I try to keep this in mind when my life starts to smell like a trash dump. It is not the external circumstances that define our existence; it is the moment, the now, that exists only in our minds. We have complete control of that moment. We can make it “on earth as it is in heaven” or we can make it hell on earth.
“Catch a wave and you’re sitting on top of the world”–Beach Boys
Sometimes it is good to get away from people, including yourself. I have found that getting lost in nature helps me find my way in society. You don’t have to climb Mount Everest. Just hug a tree for 20 minutes. Take a walk on the beach and let the depth of the ocean swallow your ego and your problems. Follow an ant for 10 minutes and all the work you have to do doesn’t seem that tough anymore.
“When you arise in the morning give thanks for the morning light, for your life and strength. Give thanks for your food and the joy of living. If you see no reason for giving thanks, the fault lies in yourself.”–Tecumseh (1768-1813)

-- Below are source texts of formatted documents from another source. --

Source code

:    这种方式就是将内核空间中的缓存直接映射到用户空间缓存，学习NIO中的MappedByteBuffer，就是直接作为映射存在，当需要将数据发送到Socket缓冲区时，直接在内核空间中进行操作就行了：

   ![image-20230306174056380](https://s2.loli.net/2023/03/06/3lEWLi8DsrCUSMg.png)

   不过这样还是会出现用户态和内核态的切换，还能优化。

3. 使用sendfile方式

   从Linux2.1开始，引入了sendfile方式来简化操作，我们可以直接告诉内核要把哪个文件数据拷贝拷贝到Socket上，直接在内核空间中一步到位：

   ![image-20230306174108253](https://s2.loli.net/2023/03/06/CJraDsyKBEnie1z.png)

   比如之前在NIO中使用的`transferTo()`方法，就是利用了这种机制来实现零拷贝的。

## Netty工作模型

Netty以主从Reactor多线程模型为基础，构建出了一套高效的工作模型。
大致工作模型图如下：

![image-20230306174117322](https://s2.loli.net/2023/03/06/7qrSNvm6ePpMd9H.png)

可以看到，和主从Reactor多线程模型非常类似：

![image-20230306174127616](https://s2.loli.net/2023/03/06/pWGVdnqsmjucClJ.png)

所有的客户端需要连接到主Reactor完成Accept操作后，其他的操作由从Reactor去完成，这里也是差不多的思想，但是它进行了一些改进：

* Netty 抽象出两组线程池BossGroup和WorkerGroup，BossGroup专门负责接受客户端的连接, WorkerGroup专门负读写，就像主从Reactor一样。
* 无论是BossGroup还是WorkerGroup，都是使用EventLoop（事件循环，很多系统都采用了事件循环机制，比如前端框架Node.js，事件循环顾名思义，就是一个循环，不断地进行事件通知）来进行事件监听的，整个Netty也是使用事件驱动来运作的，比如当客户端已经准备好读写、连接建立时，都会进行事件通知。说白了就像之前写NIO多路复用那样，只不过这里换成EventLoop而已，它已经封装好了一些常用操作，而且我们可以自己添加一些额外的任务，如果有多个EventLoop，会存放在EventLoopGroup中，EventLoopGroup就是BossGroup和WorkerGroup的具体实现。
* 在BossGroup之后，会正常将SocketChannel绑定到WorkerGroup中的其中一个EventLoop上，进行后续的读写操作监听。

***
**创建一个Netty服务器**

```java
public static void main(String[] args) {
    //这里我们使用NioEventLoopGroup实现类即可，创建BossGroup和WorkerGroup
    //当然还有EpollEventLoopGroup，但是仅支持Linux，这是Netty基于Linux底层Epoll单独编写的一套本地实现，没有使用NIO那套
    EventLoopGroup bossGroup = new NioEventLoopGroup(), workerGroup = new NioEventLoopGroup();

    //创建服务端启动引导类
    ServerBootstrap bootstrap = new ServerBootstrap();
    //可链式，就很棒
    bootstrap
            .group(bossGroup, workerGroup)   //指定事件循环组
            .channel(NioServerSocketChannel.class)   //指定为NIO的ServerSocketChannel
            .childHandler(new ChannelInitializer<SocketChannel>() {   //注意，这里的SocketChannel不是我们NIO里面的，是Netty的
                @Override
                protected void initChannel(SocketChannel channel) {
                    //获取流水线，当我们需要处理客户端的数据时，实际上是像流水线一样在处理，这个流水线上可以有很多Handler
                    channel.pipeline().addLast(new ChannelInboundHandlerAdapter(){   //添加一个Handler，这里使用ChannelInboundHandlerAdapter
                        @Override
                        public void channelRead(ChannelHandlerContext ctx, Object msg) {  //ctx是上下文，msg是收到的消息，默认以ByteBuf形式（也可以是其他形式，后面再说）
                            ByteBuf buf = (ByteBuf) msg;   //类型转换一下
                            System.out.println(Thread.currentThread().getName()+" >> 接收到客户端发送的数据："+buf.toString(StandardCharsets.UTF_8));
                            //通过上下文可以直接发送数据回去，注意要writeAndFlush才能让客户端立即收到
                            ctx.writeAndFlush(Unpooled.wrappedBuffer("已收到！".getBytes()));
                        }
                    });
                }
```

The deeper I fall into despair the more I look for things to be grateful for. Once you find them, they are a lifeline that will pull you out of the miry pit as long as you keep hold of the line by finding more things to be grateful for. When I was living in my car, I was thankful for every night I found a place to park, and I could not believe how many people helped me out. When they saw that I was sleeping in the back of my truck, rather than call the cops, they invited me to park on their property or in their garage. Some even invited me in their houses and let me use their showers. Gratitude makes miracles happen. Regardless what the evening news says, the world is still an altruistic place. All people are full of love and godliness. They might have forgotten or may be ignoring their goodness, but when we are thankful for this inherent sacredness, the whole world welcomes us with open arms.
“Thank you Lord for what you’ve done for me. Thank you Lord for what you’re doing now.”–Bob Marley
If all else fails, put on some Bob Marley. If Jesus, Buddha, Gandhi, and Martin Luther King had iPods, I guarantee you that Bob Marley would be on their playlists. I don’t know if it is the upbeat tempo of the reggae sound or if it is the word of God that comes from Marley’s lips, but Songs of Freedom have pulled me out of my darkest moments. My favorite tracks are “Thank you Lord,” “No Woman, No Cry,” “Simmer Down,” “Onelove,” and “Acoustic Medley.” “The stone that the builder refused, shall be the head cornerstone.” Lauren Hill‘s “Turn the Lights Down Low” remix will also work in a pinch.
What are your lifelines when you hit rock bottom? Please share.
Thank you for reading, sharing, and/or smiling.